I read the files /etc/pam.d/login and /etc/securetty in two systems( one can be login with root, the other can't). But they are exactly same. So I think these two files can't control the access permission of telnet.

Why su - is better than direct login?

One argument is that an attacker will have to discover/brute-force two passwords instead of one. A regular user password and, then, the root password. Also, root is an obvious try for someone trying to hack into a Linux system; by not allowing a root login, you force the attacker to discover a valid username (not really unbreakable security, but every bit helps).

But take care of telnet. Unless the connections occurs within a trusted network (i.e. not the internet), you should use ssh. Telnet is not encrypted and all you communication will occur in plaintext; this is bad because someone listening to the network can discover your passwords and gain access to your system really fast.

For the sake of completeness, you can encrypt a telnet session by running it through a ssh tunnel; but then you could use just ssh instead (unless you really need telnet for some app that doesn't like ssh's terminal emulation).

How do you use ssh to access to a system?

How do you use ssh to access to a system?

Basically, you run sshd (the ssh server) at the machine you want to access. Then, you type "ssh username@address" at the client machine like you do with telnet.

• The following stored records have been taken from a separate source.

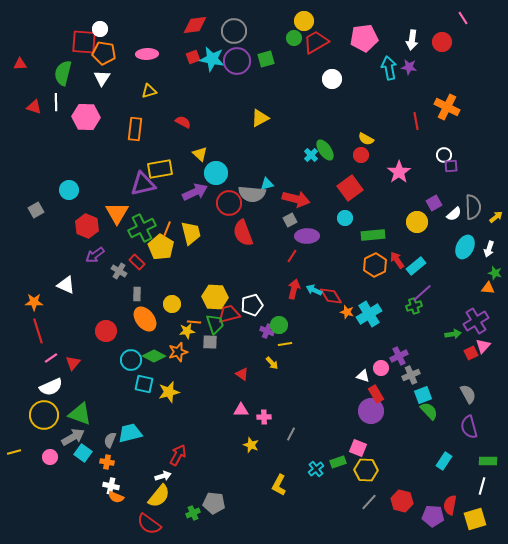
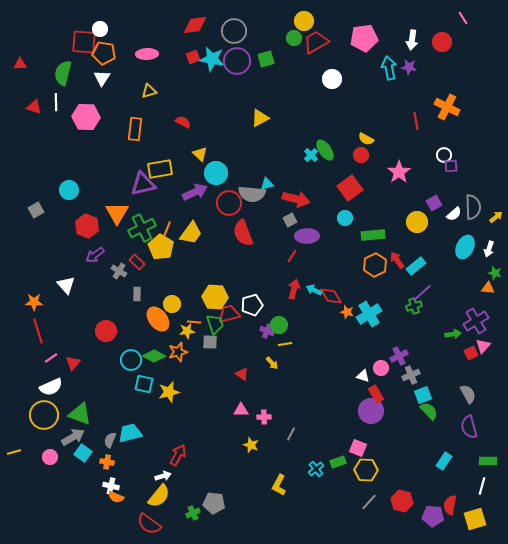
yellow trapezoid at (191, 233): rotated 50 degrees clockwise
white triangle at (66, 285): rotated 24 degrees clockwise
orange ellipse at (145, 319): moved 13 px right
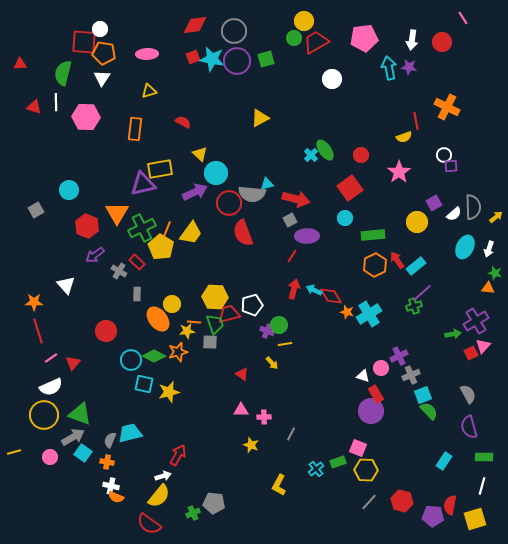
yellow semicircle at (366, 139): moved 38 px right, 2 px up; rotated 49 degrees counterclockwise
green rectangle at (488, 461): moved 4 px left, 4 px up
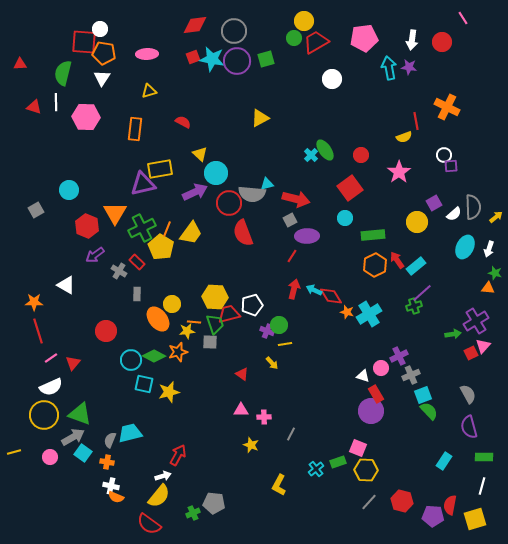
orange triangle at (117, 213): moved 2 px left
white triangle at (66, 285): rotated 18 degrees counterclockwise
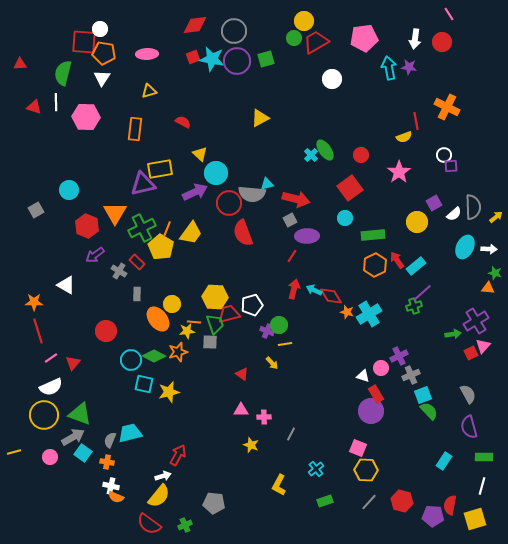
pink line at (463, 18): moved 14 px left, 4 px up
white arrow at (412, 40): moved 3 px right, 1 px up
white arrow at (489, 249): rotated 105 degrees counterclockwise
green rectangle at (338, 462): moved 13 px left, 39 px down
green cross at (193, 513): moved 8 px left, 12 px down
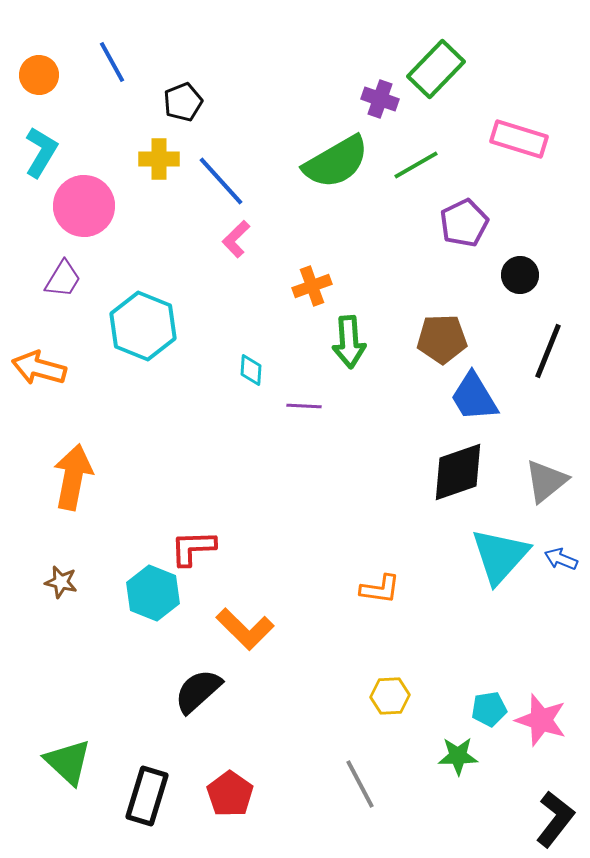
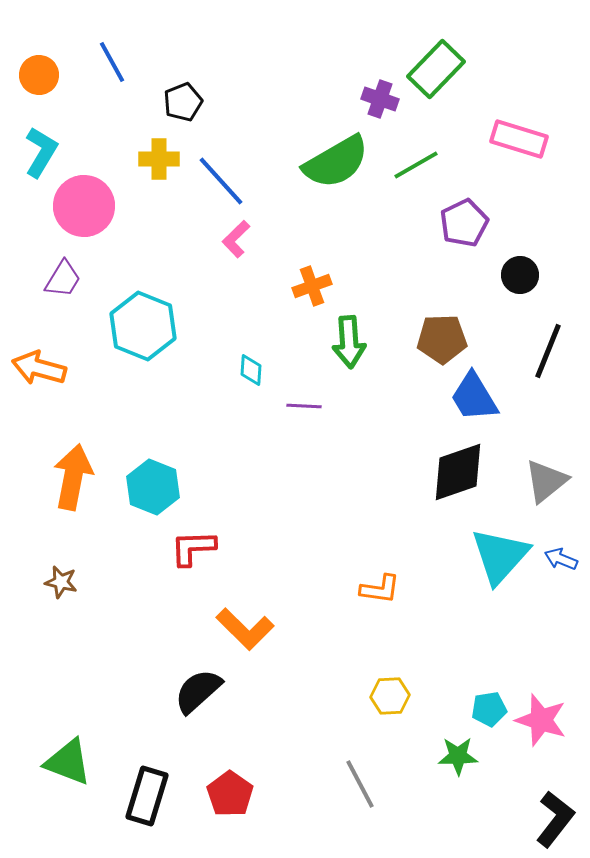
cyan hexagon at (153, 593): moved 106 px up
green triangle at (68, 762): rotated 22 degrees counterclockwise
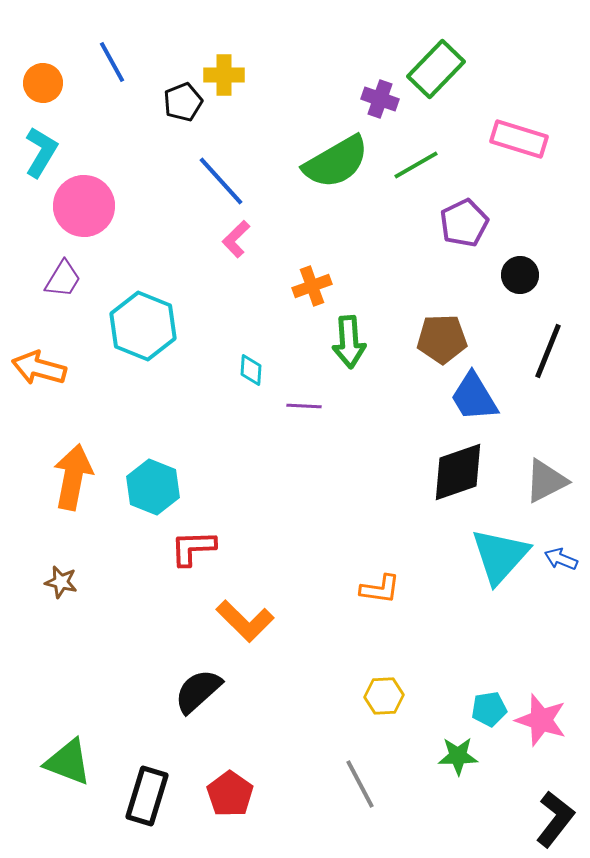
orange circle at (39, 75): moved 4 px right, 8 px down
yellow cross at (159, 159): moved 65 px right, 84 px up
gray triangle at (546, 481): rotated 12 degrees clockwise
orange L-shape at (245, 629): moved 8 px up
yellow hexagon at (390, 696): moved 6 px left
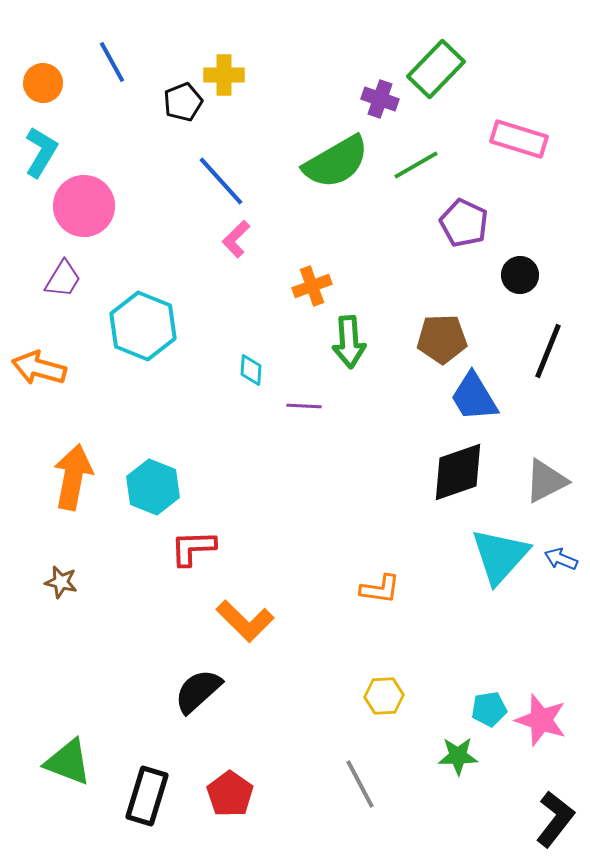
purple pentagon at (464, 223): rotated 21 degrees counterclockwise
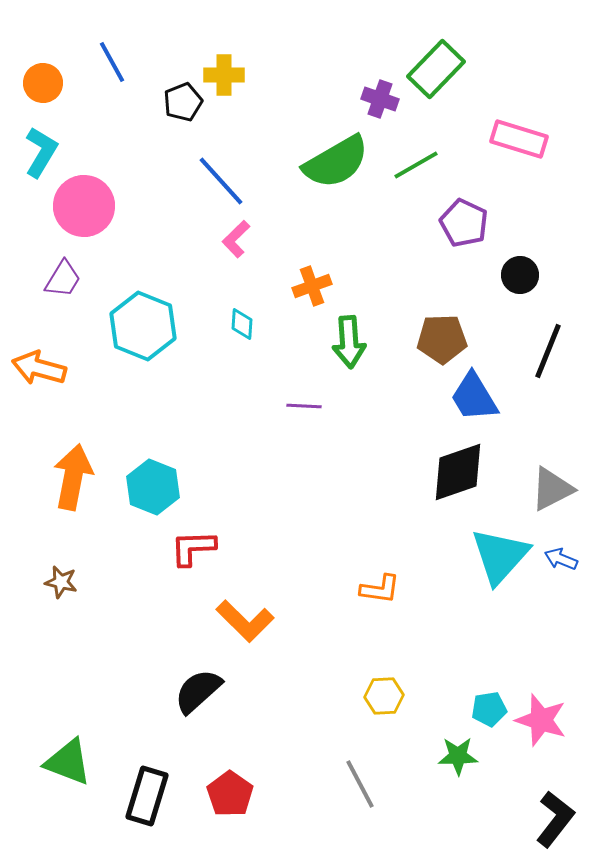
cyan diamond at (251, 370): moved 9 px left, 46 px up
gray triangle at (546, 481): moved 6 px right, 8 px down
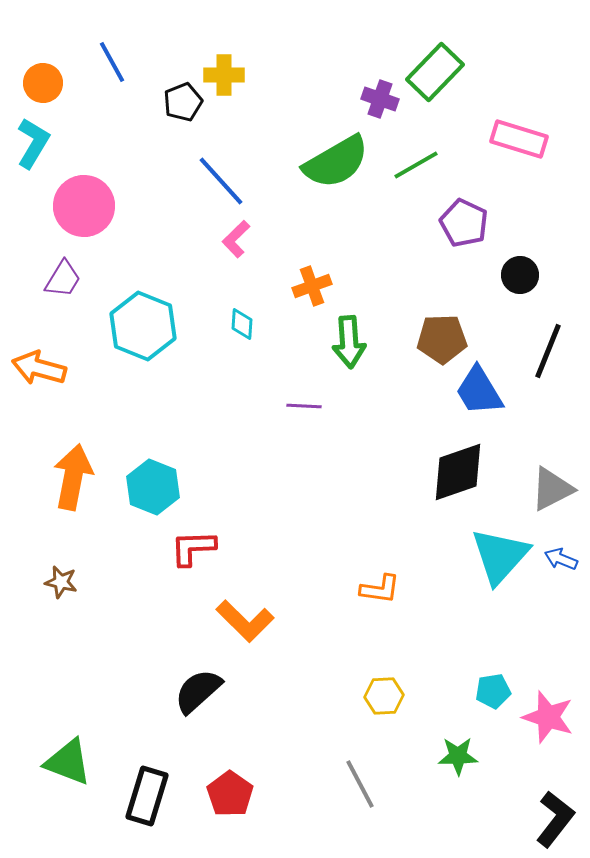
green rectangle at (436, 69): moved 1 px left, 3 px down
cyan L-shape at (41, 152): moved 8 px left, 9 px up
blue trapezoid at (474, 397): moved 5 px right, 6 px up
cyan pentagon at (489, 709): moved 4 px right, 18 px up
pink star at (541, 720): moved 7 px right, 3 px up
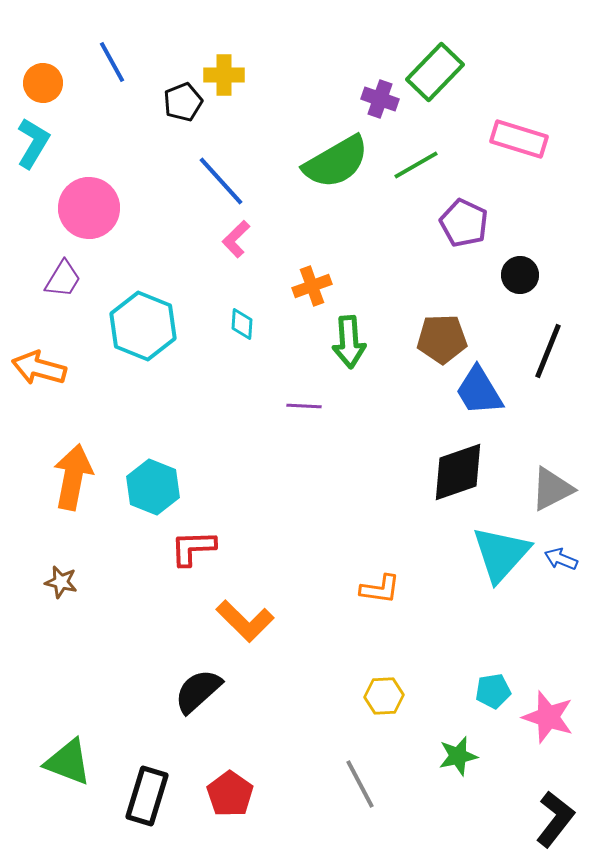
pink circle at (84, 206): moved 5 px right, 2 px down
cyan triangle at (500, 556): moved 1 px right, 2 px up
green star at (458, 756): rotated 12 degrees counterclockwise
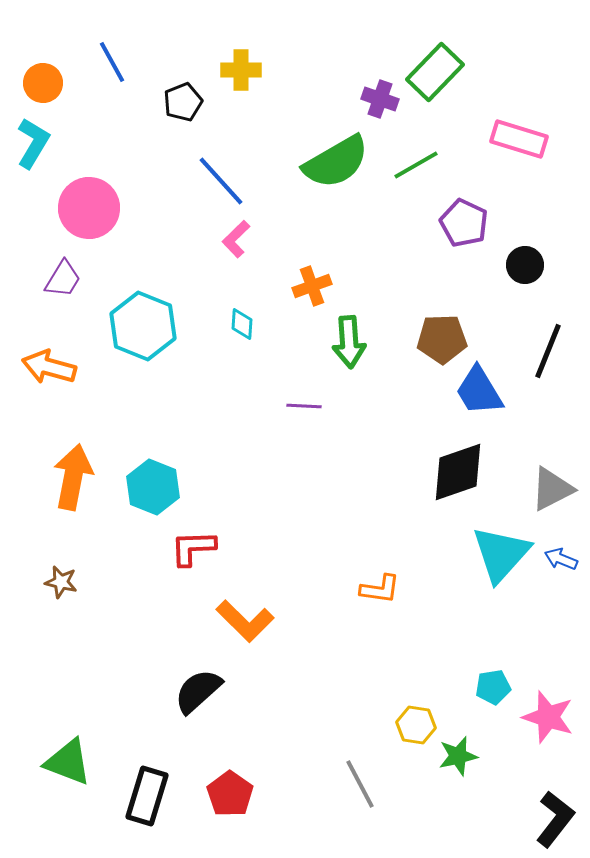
yellow cross at (224, 75): moved 17 px right, 5 px up
black circle at (520, 275): moved 5 px right, 10 px up
orange arrow at (39, 368): moved 10 px right, 1 px up
cyan pentagon at (493, 691): moved 4 px up
yellow hexagon at (384, 696): moved 32 px right, 29 px down; rotated 12 degrees clockwise
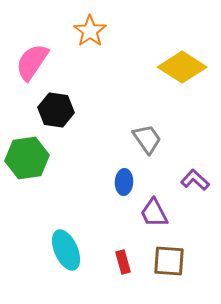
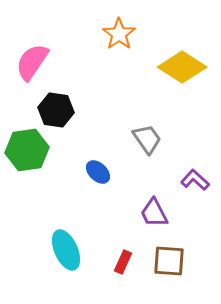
orange star: moved 29 px right, 3 px down
green hexagon: moved 8 px up
blue ellipse: moved 26 px left, 10 px up; rotated 50 degrees counterclockwise
red rectangle: rotated 40 degrees clockwise
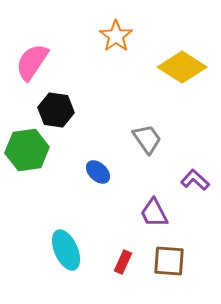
orange star: moved 3 px left, 2 px down
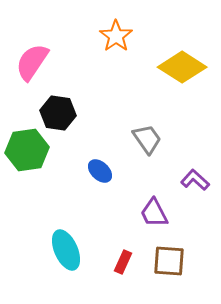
black hexagon: moved 2 px right, 3 px down
blue ellipse: moved 2 px right, 1 px up
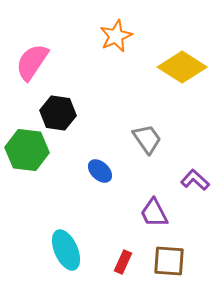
orange star: rotated 12 degrees clockwise
green hexagon: rotated 15 degrees clockwise
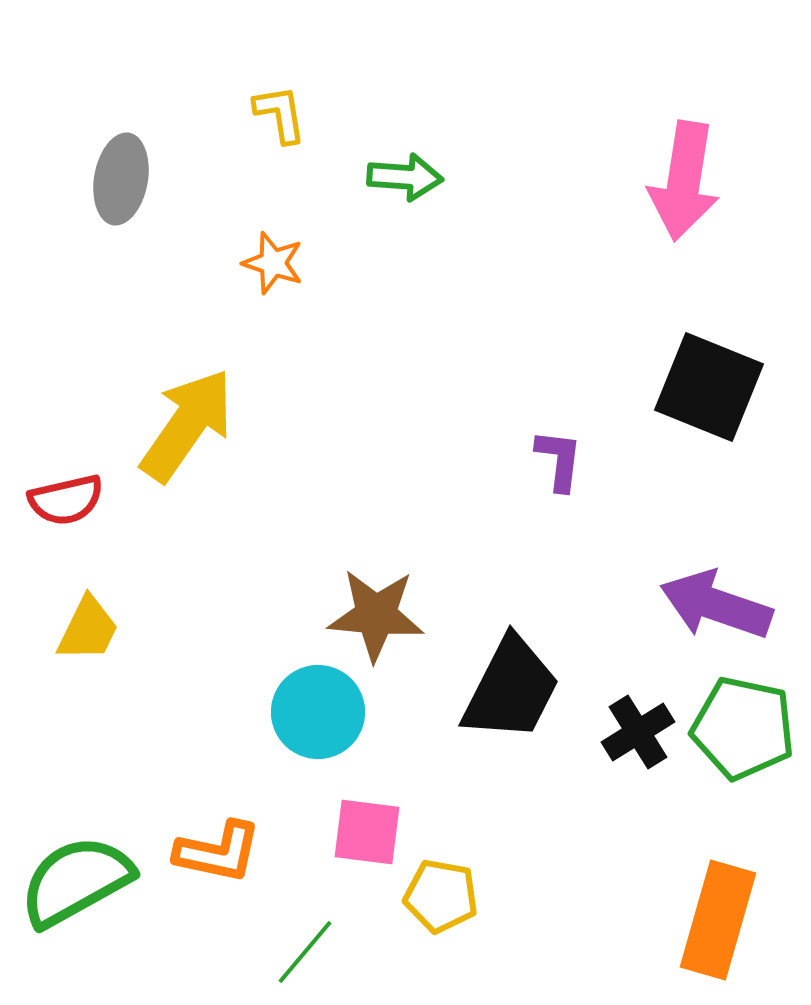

A tutorial by Firewing1 for configuring many servers, including ssh, can be read here: http://forums.fedoraforum.org/showthread.php?t=94257&highlight=ssh+server

For a better understanding of what ssh is, check this link: http://old.cpsc.ucalgary.ca/Help/internet/ssh/intro.html

I read the files /etc/pam.d/login and /etc/securetty in two systems( one can be login with root, the other can't). But they are exactly same. So I think these two files can't control the access permission of telnet.

Well they do ! Maybe someone doctored the links in /lib/security . There are many bad ways to hackup local security. You can "trace -f" the telnetd and see exactly what it is doing.